■ Written task
Pictures do not belong in the copy; retype the records below exactly.

[Page images and extracted text]
■ ■ ■ ■ ■ ■ ■

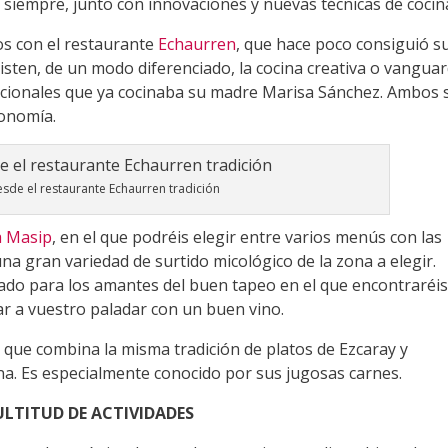
siempre, junto con innovaciones y nuevas técnicas de cocin
os con el restaurante
Echaurren
, que hace poco consiguió s
isten, de un modo diferenciado, la cocina creativa o vanguar
adicionales que ya cocinaba su madre Marisa Sánchez. Ambos
ronomía.
esde el restaurante Echaurren tradición
a Masip
, en el que podréis elegir entre varios menús con las
a gran variedad de surtido micológico de la zona a elegir.
do para los amantes del buen tapeo en el que encontraréi
ar a vuestro paladar con un buen vino.
 que combina la misma tradición de platos de Ezcaray y
ina. Es especialmente conocido por sus jugosas carnes.
LTITUD DE ACTIVIDADES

■ ■ ■ ■ ■ ■ ■

■ Exercise output
siempre, junto con innovaciones y nuevas técnicas de cocin
os con el restaurante
Echaurren
, que hace poco consiguió s
isten, de un modo diferenciado, la cocina creativa o vanguar
adicionales que ya cocinaba su madre Marisa Sánchez. Ambos
ronomía.
esde el restaurante Echaurren tradición
a Masip
, en el que podréis elegir entre varios menús con las
a gran variedad de surtido micológico de la zona a elegir.
do para los amantes del buen tapeo en el que encontraréi
ar a vuestro paladar con un buen vino.
 que combina la misma tradición de platos de Ezcaray y
ina. Es especialmente conocido por sus jugosas carnes.
LTITUD DE ACTIVIDADES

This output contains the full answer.